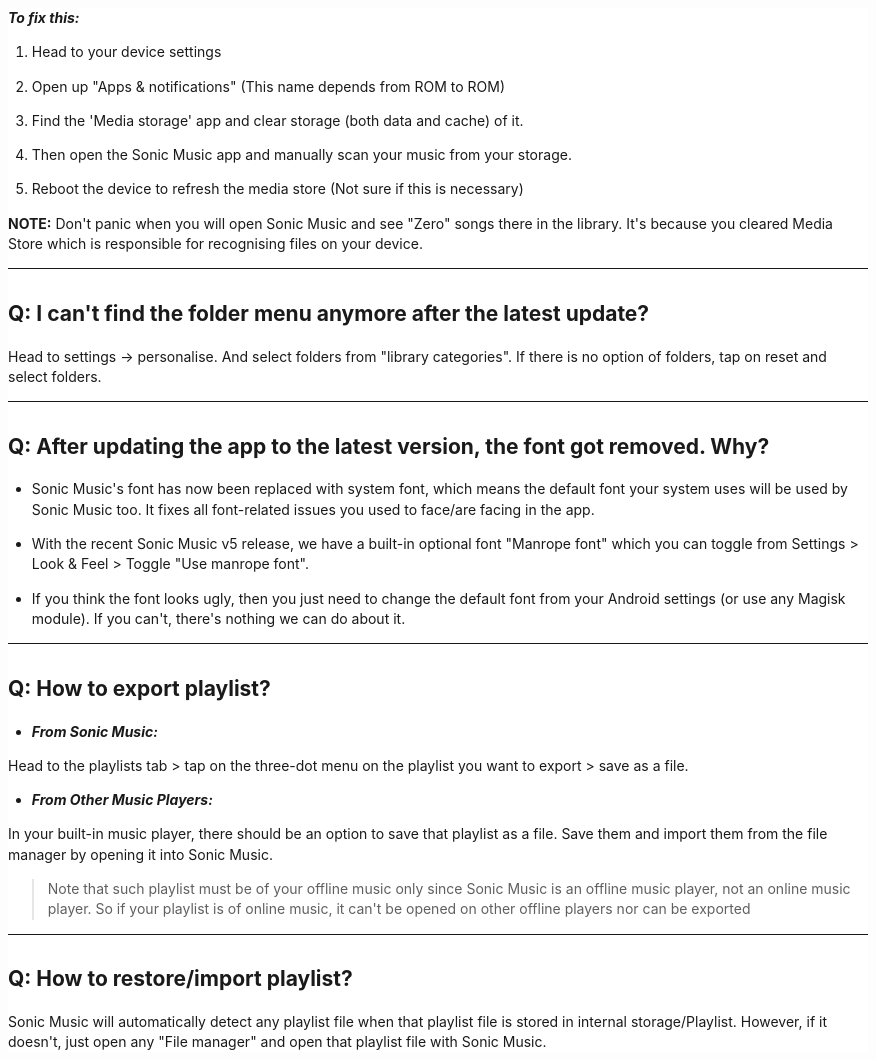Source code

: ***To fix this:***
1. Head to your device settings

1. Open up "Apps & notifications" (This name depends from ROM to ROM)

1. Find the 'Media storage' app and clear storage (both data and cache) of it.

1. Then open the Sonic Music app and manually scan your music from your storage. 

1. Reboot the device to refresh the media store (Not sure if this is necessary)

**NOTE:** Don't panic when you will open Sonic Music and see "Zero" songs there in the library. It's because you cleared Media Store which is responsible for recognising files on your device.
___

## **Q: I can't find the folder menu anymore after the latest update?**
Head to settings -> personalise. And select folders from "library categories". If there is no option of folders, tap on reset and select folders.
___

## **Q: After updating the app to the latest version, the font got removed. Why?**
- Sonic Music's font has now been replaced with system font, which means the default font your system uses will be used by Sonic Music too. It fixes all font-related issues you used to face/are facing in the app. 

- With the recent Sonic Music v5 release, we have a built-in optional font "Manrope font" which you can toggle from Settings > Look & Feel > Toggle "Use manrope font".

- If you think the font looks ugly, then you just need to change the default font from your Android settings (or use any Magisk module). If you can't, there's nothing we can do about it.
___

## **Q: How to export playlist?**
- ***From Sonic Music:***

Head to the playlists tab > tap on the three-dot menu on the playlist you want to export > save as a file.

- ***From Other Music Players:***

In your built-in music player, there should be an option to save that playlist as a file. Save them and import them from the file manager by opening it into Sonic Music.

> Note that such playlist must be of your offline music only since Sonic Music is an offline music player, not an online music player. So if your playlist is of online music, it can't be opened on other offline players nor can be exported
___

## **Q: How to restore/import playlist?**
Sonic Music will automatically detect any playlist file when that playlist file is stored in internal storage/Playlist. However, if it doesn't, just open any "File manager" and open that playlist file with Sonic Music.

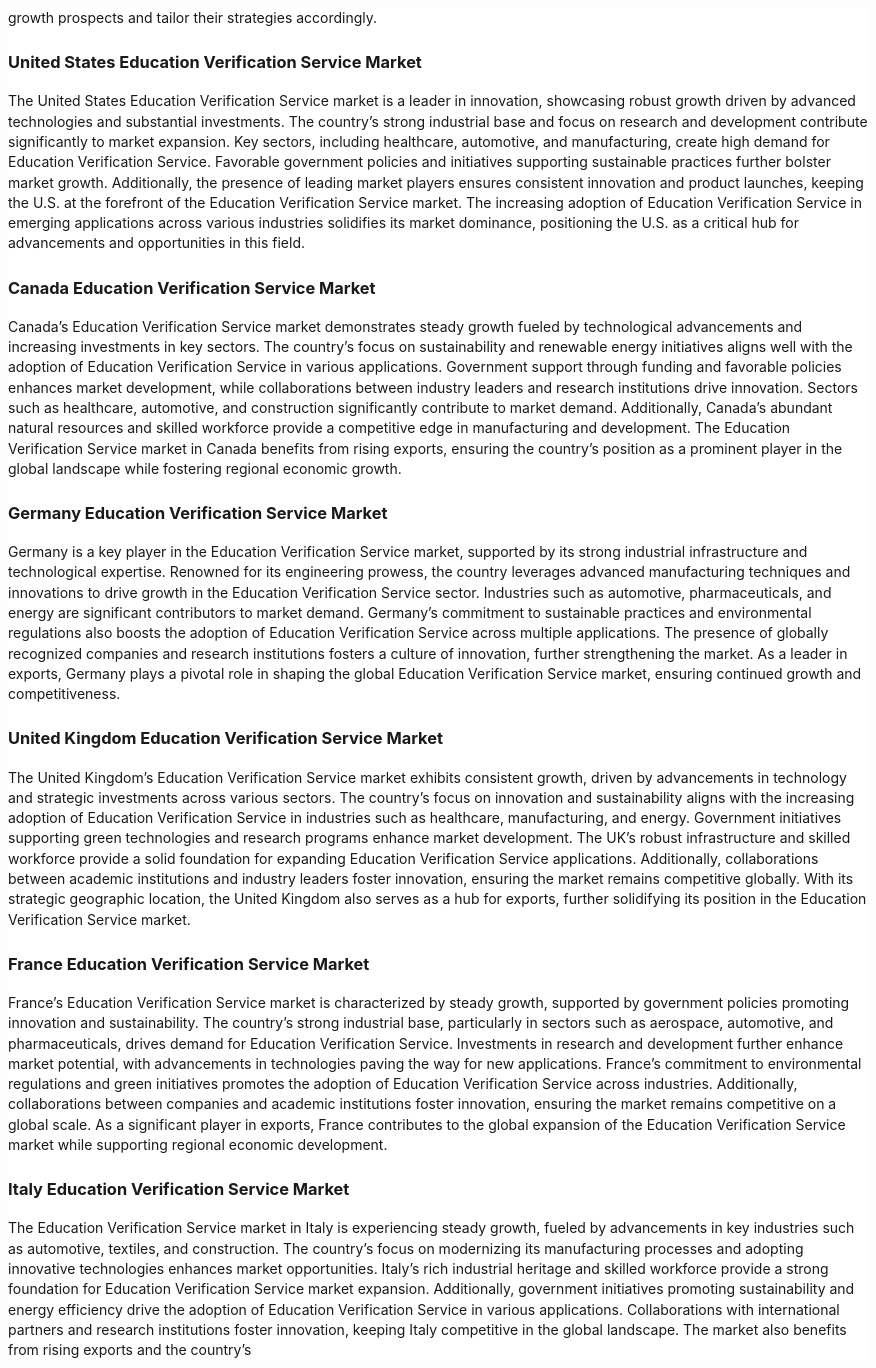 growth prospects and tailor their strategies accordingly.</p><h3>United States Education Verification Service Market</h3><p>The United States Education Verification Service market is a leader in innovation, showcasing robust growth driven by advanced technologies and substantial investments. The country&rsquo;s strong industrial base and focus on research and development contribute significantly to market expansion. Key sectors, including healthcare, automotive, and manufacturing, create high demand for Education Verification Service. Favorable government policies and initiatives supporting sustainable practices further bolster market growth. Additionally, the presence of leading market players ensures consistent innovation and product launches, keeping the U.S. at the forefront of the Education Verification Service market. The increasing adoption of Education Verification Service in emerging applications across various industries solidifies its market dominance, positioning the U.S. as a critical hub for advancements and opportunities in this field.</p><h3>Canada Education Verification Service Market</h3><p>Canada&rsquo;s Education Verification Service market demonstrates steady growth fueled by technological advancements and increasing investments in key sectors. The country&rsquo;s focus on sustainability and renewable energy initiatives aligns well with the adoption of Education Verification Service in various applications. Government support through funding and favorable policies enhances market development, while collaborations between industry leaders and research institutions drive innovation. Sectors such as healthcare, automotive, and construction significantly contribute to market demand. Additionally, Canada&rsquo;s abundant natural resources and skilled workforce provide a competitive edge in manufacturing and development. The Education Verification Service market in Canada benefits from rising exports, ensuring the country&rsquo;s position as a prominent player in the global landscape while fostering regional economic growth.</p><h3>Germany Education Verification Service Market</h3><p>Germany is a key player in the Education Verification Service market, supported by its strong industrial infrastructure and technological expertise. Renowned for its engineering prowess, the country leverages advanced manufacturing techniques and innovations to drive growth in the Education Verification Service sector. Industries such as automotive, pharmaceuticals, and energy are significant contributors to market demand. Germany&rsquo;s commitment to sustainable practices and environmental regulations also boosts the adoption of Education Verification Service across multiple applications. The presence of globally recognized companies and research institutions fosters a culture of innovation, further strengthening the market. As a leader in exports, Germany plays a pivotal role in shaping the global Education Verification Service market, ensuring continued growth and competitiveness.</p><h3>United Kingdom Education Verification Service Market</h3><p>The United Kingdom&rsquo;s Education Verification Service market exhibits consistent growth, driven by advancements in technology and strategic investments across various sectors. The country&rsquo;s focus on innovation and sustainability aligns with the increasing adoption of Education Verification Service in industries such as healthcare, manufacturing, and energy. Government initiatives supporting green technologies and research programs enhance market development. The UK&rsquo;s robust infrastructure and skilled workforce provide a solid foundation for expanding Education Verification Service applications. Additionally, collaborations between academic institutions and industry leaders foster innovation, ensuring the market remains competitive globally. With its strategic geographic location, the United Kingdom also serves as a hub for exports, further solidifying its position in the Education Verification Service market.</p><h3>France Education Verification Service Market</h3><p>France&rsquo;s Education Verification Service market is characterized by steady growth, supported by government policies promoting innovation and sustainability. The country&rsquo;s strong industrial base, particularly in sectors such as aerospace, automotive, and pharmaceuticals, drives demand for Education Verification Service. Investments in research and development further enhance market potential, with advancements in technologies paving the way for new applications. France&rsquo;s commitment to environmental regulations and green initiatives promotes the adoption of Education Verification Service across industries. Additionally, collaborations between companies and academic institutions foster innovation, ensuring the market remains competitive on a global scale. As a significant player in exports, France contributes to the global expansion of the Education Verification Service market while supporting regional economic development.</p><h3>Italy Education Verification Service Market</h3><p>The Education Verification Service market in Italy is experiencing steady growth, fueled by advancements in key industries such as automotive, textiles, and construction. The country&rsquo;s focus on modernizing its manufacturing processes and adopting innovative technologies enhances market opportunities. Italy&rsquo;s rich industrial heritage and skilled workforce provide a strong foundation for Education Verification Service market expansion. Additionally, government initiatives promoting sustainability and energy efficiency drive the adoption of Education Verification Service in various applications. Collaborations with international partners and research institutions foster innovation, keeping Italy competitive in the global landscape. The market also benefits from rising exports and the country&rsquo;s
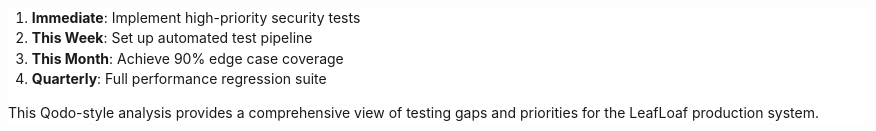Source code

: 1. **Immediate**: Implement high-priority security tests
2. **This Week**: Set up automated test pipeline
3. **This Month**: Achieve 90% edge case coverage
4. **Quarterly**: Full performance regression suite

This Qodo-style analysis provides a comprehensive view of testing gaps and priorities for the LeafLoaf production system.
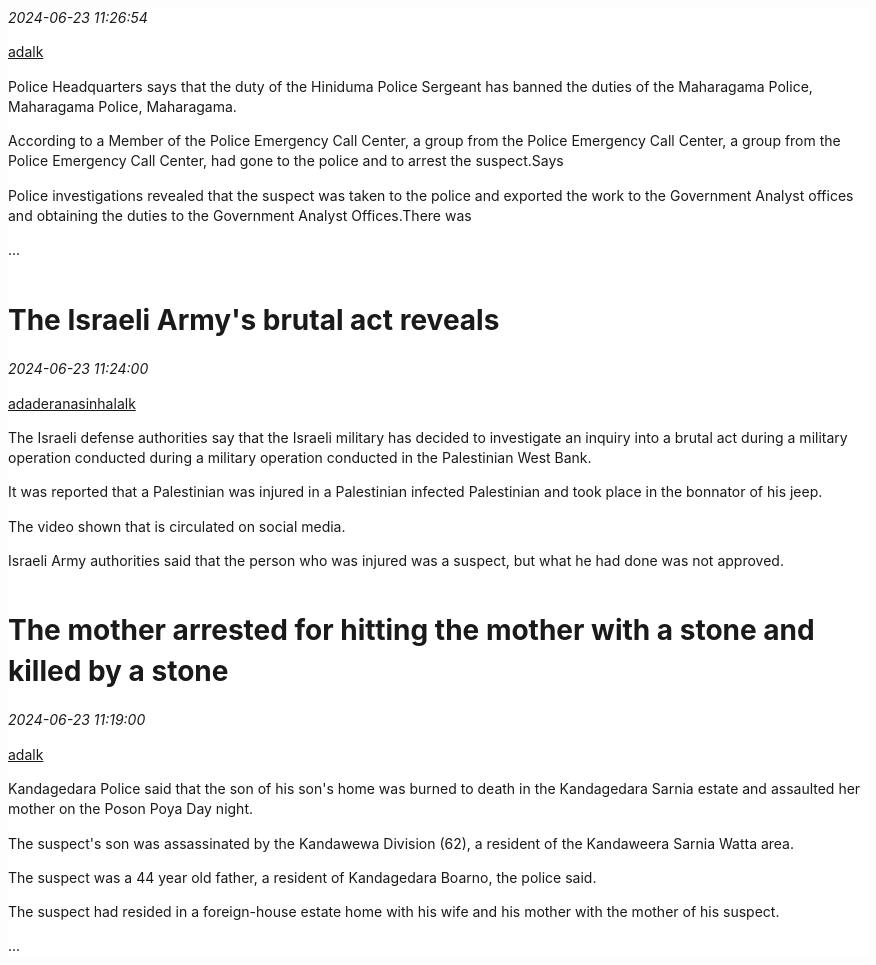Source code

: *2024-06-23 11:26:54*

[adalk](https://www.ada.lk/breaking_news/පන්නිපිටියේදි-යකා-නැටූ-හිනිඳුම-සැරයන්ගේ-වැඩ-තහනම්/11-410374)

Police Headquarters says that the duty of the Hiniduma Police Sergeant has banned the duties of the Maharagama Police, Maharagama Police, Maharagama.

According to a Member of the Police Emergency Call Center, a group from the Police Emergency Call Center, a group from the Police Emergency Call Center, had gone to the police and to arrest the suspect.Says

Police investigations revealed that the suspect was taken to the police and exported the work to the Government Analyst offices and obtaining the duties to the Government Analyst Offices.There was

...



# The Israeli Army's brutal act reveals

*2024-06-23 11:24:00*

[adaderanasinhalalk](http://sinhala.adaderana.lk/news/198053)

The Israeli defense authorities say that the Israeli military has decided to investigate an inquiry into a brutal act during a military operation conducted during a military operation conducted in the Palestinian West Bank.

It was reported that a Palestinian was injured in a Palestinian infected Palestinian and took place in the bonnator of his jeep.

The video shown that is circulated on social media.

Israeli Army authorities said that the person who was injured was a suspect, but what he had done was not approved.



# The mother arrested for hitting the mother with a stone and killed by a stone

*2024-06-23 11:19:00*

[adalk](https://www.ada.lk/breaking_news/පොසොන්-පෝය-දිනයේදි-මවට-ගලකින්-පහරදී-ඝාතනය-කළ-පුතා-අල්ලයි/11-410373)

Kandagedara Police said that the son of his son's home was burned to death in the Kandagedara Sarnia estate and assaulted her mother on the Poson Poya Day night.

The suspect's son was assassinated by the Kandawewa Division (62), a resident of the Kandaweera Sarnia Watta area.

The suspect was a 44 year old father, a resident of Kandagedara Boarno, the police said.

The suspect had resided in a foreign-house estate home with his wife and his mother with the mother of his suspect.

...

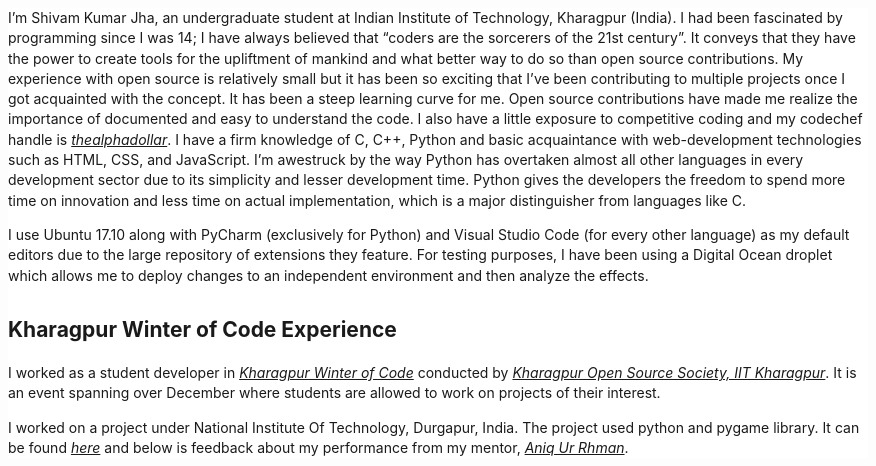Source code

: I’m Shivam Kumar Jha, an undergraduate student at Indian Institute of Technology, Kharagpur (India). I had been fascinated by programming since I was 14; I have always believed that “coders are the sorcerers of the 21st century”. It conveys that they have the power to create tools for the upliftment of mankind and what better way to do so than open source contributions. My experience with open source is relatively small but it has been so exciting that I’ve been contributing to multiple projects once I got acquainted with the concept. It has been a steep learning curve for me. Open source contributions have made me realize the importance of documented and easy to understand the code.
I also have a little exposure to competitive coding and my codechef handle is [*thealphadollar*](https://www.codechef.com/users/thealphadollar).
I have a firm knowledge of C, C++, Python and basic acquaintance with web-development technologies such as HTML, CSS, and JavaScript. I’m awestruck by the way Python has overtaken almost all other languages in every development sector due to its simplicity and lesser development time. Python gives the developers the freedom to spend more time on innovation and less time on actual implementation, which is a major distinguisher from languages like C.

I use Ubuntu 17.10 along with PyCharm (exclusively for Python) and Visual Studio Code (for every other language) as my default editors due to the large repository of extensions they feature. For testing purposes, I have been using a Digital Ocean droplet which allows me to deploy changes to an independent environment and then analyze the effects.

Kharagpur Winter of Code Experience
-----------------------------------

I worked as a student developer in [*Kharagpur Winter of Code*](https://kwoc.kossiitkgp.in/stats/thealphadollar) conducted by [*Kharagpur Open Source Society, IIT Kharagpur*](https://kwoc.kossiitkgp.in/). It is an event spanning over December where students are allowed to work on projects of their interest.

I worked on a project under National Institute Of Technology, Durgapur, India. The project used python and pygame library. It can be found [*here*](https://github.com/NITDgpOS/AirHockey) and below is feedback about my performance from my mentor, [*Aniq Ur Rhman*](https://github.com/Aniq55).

### Your goal
Please return each line from the entries above that contains the word "suspect".

### Response to this task
According to a Member of the Police Emergency Call Center, a group from the Police Emergency Call Center, a group from the Police Emergency Call Center, had gone to the police and to arrest the suspect.Says
Police investigations revealed that the suspect was taken to the police and exported the work to the Government Analyst offices and obtaining the duties to the Government Analyst Offices.There was
Israeli Army authorities said that the person who was injured was a suspect, but what he had done was not approved.
The suspect's son was assassinated by the Kandawewa Division (62), a resident of the Kandaweera Sarnia Watta area.
The suspect was a 44 year old father, a resident of Kandagedara Boarno, the police said.
The suspect had resided in a foreign-house estate home with his wife and his mother with the mother of his suspect.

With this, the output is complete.